* Yazı *
#####

22 Mayıs 2011 Pazar

Aynalar yalan söylemez

Burada sizlerle paylaşacağım tespitimi bir çokları 'komplocu bir tez' olarak değerlendirecek, bunu biliyorum; ama ne çare, görüşüm bu: Ülkemiz tarihin en köklü dönüşüm dönemlerinden birini yaşayan dünyayla birlikte değişim rüzgârlarının etkisi altında; eskisi gibi kalabileceğini sanan veya direnirse belâyı savuşturabileceği mâl-i hülyasına kapılan, günümüzde tasfiyeye uğruyor...

Ama öyle uğruyor, ama böyle...
Şu sırada yaşanana benzer dönemlerde değişimin zorladığı kişiler, toplum kesitleri, örgütler ve ülkelerin önünde iki seçenek bulunuyor: Kendini ya bütünüyle o rüzgâra kaptırmak, ya da denetimi altına almaya çalışmak... Rüzgârı durdurma hayaline kapılan kaybediyor değişim dönemlerinde...
Rüzgâra kendinizi bütünüyle kaptırdığınızda oradan oraya savruluyor, kimliğinizi ve değerlerinizi çağın önünüze taşıdıklarına feda etmek zorunda kalıyorsunuz. Varlığınızı koruyarak çağın getirdiklerine ayak uydurmak için yapmanız gereken ise, rüzgârın hangi yönden estiğini doğru hesap edip kendinizi o istikamette yeniden konuşlandırmaktır.
Turgut Özal "Kendimizi bütünüyle değişimin kucağına bırakalım" görüşüne zaman zaman kapılsa bile, genel hatlarıyla rüzgârı denetimi altına almayı hedefleyen bir çizgi izledi. Soğuk Savaş'la birlikte iki kutuplu dünya düzeni de sona eriyor ve küreselleşmenin ilk adımları atılıyordu; Özal bunu duvar yıkılmadan önce hissetti, hem kendisini ve partisini, hem de Türkiye'yi buna göre ayarladı.

#####

* Çıkarılan öğeler *
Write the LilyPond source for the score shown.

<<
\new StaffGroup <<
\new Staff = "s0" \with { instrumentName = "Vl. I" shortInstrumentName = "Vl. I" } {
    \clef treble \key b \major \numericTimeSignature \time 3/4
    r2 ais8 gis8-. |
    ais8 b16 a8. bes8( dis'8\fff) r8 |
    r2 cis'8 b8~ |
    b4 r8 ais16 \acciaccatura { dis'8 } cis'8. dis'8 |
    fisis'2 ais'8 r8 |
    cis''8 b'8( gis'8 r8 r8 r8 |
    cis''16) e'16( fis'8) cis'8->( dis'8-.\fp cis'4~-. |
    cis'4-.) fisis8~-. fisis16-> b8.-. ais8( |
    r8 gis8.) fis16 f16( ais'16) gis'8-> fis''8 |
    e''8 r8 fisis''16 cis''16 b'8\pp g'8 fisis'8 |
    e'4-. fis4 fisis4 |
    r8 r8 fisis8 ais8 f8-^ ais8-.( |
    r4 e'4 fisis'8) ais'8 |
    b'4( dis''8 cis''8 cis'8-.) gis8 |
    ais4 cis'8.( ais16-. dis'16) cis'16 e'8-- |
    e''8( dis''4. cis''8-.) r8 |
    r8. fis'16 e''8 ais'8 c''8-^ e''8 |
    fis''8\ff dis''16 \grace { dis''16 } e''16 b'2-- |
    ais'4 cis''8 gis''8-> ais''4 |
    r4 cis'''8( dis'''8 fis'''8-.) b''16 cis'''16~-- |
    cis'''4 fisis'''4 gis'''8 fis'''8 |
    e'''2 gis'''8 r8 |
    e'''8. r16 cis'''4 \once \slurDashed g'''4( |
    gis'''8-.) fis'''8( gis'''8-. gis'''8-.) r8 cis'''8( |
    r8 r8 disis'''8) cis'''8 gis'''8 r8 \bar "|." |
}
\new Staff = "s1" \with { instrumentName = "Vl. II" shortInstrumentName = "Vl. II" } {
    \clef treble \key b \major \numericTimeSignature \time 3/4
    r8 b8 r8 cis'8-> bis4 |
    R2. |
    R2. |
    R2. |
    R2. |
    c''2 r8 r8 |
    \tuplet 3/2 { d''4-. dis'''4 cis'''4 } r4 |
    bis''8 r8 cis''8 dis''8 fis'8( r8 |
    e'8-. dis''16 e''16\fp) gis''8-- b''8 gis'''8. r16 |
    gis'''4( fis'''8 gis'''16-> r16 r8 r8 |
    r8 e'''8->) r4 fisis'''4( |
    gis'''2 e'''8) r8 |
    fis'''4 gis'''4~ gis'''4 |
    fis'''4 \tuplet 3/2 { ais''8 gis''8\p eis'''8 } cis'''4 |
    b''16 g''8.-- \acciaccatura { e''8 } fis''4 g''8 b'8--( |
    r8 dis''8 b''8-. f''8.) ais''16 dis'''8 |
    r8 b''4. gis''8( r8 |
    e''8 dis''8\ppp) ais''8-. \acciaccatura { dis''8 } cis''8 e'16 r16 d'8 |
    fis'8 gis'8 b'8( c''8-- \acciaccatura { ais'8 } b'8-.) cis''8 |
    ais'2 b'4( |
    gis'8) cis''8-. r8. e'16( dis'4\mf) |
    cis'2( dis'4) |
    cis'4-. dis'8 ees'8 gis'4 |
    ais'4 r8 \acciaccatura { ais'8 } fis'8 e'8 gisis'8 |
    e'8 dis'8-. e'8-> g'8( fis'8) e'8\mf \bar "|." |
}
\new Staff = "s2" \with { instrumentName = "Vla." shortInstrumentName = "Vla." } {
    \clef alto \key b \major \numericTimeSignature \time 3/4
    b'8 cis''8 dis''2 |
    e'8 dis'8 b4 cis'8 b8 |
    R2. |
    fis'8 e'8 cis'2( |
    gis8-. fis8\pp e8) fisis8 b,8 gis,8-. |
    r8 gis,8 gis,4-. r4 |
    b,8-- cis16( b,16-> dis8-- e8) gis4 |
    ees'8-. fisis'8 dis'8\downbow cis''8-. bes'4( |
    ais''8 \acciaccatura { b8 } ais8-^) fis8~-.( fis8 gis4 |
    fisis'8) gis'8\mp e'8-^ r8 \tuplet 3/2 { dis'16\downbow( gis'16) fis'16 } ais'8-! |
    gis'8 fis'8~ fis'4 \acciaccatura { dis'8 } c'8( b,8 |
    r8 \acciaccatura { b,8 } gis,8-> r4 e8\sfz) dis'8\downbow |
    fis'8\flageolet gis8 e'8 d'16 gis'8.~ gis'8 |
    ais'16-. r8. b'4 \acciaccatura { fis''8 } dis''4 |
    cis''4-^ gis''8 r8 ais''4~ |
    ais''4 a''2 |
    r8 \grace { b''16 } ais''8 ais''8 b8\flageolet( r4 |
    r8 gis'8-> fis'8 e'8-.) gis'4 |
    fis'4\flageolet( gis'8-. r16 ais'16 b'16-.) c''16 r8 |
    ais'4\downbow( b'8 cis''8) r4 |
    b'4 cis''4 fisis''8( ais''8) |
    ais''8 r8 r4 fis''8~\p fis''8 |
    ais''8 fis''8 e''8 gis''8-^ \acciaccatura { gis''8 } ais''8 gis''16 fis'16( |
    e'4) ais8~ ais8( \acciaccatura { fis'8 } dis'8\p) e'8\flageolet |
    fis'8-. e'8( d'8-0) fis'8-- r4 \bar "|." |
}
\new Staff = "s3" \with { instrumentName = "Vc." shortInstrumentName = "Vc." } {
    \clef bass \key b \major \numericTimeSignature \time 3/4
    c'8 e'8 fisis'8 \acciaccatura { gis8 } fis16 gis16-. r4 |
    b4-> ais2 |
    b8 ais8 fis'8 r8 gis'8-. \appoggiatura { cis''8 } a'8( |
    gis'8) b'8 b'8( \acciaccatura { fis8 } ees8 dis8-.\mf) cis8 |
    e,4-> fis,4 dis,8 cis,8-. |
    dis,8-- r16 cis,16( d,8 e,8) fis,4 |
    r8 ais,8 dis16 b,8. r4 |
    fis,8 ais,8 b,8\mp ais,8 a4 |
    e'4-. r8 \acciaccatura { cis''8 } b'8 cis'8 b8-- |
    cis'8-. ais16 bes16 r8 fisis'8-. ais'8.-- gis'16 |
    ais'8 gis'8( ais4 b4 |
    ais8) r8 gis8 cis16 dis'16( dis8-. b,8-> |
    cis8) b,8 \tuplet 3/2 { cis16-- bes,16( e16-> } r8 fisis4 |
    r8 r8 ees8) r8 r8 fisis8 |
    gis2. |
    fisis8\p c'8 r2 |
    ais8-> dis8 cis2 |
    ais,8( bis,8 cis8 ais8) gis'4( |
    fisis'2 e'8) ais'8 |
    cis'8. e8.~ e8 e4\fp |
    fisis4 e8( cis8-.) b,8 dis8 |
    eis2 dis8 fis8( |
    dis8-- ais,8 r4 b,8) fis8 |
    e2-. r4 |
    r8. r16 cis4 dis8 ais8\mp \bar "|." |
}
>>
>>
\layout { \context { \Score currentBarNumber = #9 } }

#####

* Görevler *
A. Değişim rüzgârları üzerine olan yazıya göre, değişim dönemlerinde rüzgârı durdurmayı hayal edenlere ne oluyor?
B. Değişim rüzgârları üzerine olan yazıda, değişimin zorladığı söylenenlerin hepsini sırala.
C. Değişim rüzgârları üzerine olan yazıyı, Özal'la ilgili son cümleden sonrasını yazarak sürdür.

* Yanıtlar *
A. Kaybediyorlar.

B. Kişiler, toplum kesitleri, örgütler ve ülkeler.

C.
Özal-sonrası Türkiye, partileri ve liderleriyle, bir oraya bir buraya savrulduysa, dünyanın gittiği yönün doğru okunmaması yüzündendir.
Değişimin zorunluluğu 'komplo' denilebilecek gelişmeleri dayatmıyor. Son zamanların modası olan kasetler "MHP bu yolla değişsin" diyen odaklar tarafından sahnelenmiyor sözgelimi... Tam tersine, istikamet belirlemede tereddüt edilen, ayak sürünen veya direnilen ortamların ürünüdür 'kasetler'; yanlış ortamlarda yanlış yöntemler kendiliğinden devreye giriyor.
Önemli olan sonuç ve sonuç da şu: Değişim önünde sonunda gerçekleşiyor...
Bu değerlendirmeye 'komplocu bakış açısı' damgasını vurmadan önce son bir yıl içerisinde gözümüzün önünde yaşananlara bir de bu gözle bakın. Yarım asırdır hep aynı kişilerin güdümüne kendisini bırakmak ve sözcülerinin dillerine pelesenk ettikleri bazı arkaik sözcükleri tehdit unsuru olarak kullanmaya devam etmek yerine, yeni yüzler ve söylemlerle toplum karşısına çıksaydı Deniz Baykal, 'kaset komplosu'na maruz kalır mıydı?
Kalmazdı. Yeniliğin uyandırdığı umutlar, komplocuların elini kolunu bağlardı da ondan kalmazdı.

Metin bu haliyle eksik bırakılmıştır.